[Opening Given passage section]

This part of the project will use a data set collected from the Reddit group **"Random Acts of Pizza"** (https://www.reddit.com/r/Random_Acts_Of_Pizza/). Random Acts of Pizza is a community on the website Reddit.com that facilitates the sending and receiving of pizzas between strangers. People write a request for a pizza on the Reddit group and someone may accept their request and order them a pizza!

(a version of this data is also available on Kaggle)

A data set has been collated for the textual requests to this Reddit Group. A simplified excerpt of the requests to /r/Random_Acts_of_Pizza has been provided in the text file **random_acts_pizza.csv**. There are 4 columns in this CSV file:

- requester_username - the name of the user requesting pizza
- request_text - the text of the pizza request written by the user
- requester_received_pizza - a Boolean whether or not the pizza request was accepted
- requester_account_age_in_days_at_request - the age of the reddit user account, measured at the time the user made the request

In this question, you will need to write code that will use this the random_acts_pizza.csv file to automate the decision as to whether a new request for pizza should be accepted or not.

### Part 4 (a)

Using the csv python module, read in the "Random Acts of Pizza" request history that is contained in the **random_acts_pizza.csv** file.  Add a class called PizzaDecider to your program, which uses the request history to output a boolean value, deciding whether or not a new request for pizza should be accepted. This decision is based according to the following criteria:

1) The user requesting a new pizza (identified by their username) has **not previously received** a pizza from the "Random Acts of Pizza" group.
2) The text of the user's pizza request is longer than **400 characters** in length.

### Part 4 (b)

After you have created the PizzaDecider class, use the json python module to have your program read in a file called pizza_request.json, which contains one request for pizza. The request file is a dictionary which has two keys:  
-- requester_username - the name of the user requesting pizza
-- request_text - the text of the pizza request written by the user

For an example pizza request see the file, **pizza_request.json** in the data.zip.

Your program will pass the pizza request read in from the pizza_request.json file, to a method in the PizzaDecider class that will return a boolean whether or not the user should get a pizza according to the criteria above.

### Part 4 (c)

[Closing Given passage section]
[Opening Records section]

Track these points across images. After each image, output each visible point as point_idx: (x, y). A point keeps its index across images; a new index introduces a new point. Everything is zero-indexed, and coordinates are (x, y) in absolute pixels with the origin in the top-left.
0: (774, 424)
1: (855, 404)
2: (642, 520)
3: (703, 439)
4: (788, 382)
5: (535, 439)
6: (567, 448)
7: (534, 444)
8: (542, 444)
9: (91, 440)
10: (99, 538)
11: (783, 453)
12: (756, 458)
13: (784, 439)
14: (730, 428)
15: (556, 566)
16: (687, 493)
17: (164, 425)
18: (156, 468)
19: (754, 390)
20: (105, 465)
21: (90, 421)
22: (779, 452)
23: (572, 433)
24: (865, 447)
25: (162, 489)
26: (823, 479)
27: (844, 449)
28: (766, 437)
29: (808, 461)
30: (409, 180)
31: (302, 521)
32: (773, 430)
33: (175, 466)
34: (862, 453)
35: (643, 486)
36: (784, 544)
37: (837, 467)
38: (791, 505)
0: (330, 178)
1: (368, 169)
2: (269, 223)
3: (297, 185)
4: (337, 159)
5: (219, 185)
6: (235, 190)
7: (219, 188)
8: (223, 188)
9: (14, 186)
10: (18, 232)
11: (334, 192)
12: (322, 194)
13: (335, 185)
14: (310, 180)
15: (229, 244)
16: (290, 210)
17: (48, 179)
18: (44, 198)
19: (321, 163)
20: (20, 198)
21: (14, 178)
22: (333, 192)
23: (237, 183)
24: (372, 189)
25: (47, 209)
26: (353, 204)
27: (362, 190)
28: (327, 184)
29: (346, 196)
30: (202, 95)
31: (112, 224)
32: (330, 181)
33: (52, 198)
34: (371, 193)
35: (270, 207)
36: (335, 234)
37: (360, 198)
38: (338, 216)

[Closing Records section]
[Opening Records section]

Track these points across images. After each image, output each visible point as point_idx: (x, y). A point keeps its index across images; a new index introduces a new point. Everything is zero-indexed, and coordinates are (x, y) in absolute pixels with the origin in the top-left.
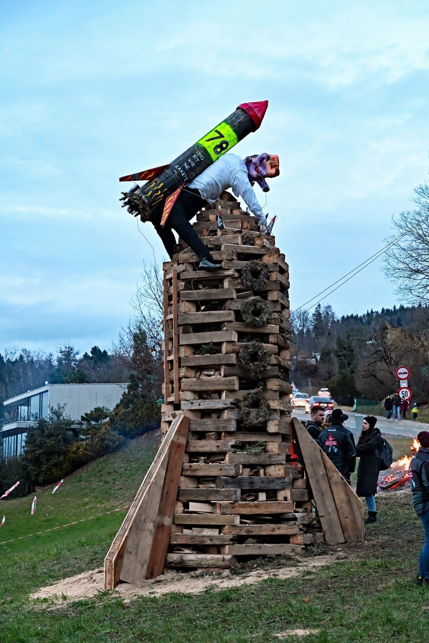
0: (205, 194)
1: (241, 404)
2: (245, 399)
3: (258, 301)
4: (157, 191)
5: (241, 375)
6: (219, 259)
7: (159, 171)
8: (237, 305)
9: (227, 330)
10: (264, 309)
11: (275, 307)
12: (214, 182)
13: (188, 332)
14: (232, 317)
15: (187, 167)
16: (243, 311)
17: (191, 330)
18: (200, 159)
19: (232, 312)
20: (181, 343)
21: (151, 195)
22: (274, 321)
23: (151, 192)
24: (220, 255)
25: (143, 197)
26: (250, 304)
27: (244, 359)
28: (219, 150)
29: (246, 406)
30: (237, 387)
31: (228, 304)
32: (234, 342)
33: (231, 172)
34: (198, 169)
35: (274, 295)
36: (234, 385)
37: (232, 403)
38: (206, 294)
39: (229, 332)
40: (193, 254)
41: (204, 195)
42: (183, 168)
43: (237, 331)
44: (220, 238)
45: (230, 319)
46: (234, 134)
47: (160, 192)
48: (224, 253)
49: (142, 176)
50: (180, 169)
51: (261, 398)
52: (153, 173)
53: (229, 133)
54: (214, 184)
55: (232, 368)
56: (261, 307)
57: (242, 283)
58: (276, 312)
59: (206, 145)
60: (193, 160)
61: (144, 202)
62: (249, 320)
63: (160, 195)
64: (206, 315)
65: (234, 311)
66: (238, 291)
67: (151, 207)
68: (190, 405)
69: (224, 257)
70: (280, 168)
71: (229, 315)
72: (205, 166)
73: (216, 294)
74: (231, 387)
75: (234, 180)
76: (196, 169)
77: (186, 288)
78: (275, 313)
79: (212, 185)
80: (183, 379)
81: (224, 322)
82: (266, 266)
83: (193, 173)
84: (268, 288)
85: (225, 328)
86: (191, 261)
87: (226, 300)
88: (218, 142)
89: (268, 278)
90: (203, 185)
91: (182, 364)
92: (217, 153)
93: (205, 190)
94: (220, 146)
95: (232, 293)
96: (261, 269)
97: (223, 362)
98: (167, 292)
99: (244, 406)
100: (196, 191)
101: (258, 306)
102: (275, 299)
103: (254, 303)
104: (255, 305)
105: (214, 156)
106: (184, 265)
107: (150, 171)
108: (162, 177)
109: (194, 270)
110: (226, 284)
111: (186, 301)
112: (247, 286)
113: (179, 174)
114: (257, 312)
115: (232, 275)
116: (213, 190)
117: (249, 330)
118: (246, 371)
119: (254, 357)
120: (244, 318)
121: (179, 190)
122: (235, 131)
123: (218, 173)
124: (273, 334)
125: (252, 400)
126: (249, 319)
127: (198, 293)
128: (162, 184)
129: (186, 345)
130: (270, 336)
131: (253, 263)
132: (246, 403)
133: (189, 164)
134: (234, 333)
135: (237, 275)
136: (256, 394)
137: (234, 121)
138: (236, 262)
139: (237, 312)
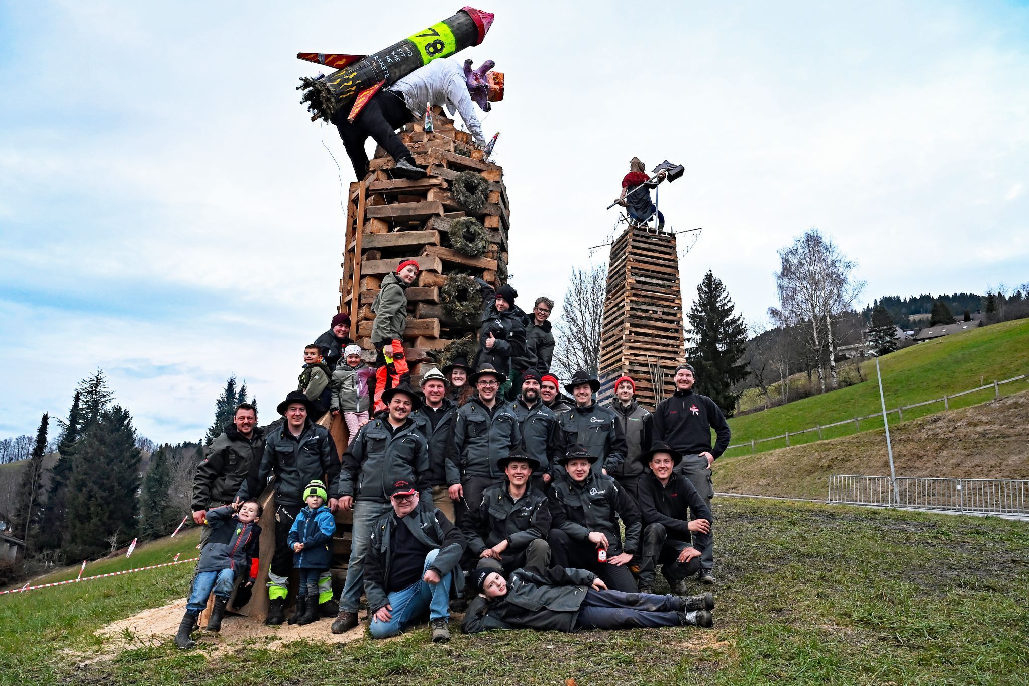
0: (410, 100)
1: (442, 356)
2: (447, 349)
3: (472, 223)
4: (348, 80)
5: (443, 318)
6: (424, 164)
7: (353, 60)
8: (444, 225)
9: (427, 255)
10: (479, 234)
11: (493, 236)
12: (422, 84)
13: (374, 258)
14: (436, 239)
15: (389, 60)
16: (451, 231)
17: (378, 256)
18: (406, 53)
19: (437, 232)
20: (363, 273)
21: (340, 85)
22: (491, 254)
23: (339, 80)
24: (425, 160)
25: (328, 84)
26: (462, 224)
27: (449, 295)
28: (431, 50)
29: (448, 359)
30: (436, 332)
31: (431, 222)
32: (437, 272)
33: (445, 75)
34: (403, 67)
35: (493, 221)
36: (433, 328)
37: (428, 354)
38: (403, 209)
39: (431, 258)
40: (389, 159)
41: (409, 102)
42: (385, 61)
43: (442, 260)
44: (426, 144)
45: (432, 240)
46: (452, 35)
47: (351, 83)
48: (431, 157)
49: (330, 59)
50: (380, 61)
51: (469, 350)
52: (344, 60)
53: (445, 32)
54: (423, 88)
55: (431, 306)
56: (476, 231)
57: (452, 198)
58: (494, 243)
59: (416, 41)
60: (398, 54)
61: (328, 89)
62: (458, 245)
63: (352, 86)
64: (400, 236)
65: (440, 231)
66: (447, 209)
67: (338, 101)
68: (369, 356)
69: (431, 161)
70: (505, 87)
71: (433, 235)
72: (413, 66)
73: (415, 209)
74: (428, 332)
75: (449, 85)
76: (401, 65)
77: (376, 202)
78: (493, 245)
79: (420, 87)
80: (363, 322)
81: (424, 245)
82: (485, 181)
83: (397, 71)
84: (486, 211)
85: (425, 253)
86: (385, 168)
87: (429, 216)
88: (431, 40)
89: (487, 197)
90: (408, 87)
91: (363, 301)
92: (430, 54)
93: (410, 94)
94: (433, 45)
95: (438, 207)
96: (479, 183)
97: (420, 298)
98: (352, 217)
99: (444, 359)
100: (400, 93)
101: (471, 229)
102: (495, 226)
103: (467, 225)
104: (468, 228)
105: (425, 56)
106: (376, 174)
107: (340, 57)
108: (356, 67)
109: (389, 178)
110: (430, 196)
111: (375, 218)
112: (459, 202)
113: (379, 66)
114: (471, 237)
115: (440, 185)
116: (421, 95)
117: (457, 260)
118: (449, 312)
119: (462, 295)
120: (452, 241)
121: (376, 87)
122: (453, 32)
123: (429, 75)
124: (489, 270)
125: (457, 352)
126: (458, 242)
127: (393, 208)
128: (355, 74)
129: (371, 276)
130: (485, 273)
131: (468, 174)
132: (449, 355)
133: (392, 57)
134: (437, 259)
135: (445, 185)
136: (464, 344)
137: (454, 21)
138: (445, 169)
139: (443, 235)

[Closing Records section]

§ **Problems to solve**
(1) Rewrite the paragraph of the Random Acts of Pizza assignment beginning "This part of the project will use" as a bulleted list that keeps its main facts.
(2) Translate this sentence from the Random Acts of Pizza assignment into French: "A data set has been collated for the textual requests to this Reddit Group."
(3) Continue the Random Acts of Pizza assignment from where it stops.
None of the rows are needed here.

§ **Results for each task**
(1)
- The data set comes from the Reddit group "Random Acts of Pizza" (https://www.reddit.com/r/Random_Acts_Of_Pizza/).
- This Reddit.com community helps strangers send and receive pizzas.
- People post a pizza request in the group, and someone may accept it and order them a pizza.

(2) Un jeu de données a été constitué à partir des demandes textuelles adressées à ce groupe Reddit.

(3)
Your program should now write out the decision from the PizzaDecider to a new JSON file called pizza_decision.json which is a dictionary with the following keys: 
- requester_username - the name of the user requesting pizza
- request_text - the text of the pizza request written by the user
- receive_pizza - a Boolean, stating whether or not the pizza request should be accepted according to the criteria

For an example of the expected output, see the file **pizza_decision.json** in the data.zip, for the pizza decision from the **pizza_request.json** example mentioned earlier.

### Part 4 (d)
Print to the notebook the decision for the user given in **pizza_decision.json**. For example,
        
        User: "spez" request for pizza should not be accepted.

In [10]:
# 4(a)
import json
import csv
rap = []
try:
    with open('data/random_acts_pizza.csv') as file: # Open the file
        f = csv.reader(file)
        for row in f:
            rap.append(row) # Store the file into a list named rap
except IOError as ioe:
    print('An I/O Error occurred opening this file: %s' %ioe)
class PizzaDecider(): # Create the pizzaDecider class
    def __init__(self,request):
        self.list = request
    def decision(self): # Decide if a requester could get a pizza
        length = len(self.list[0])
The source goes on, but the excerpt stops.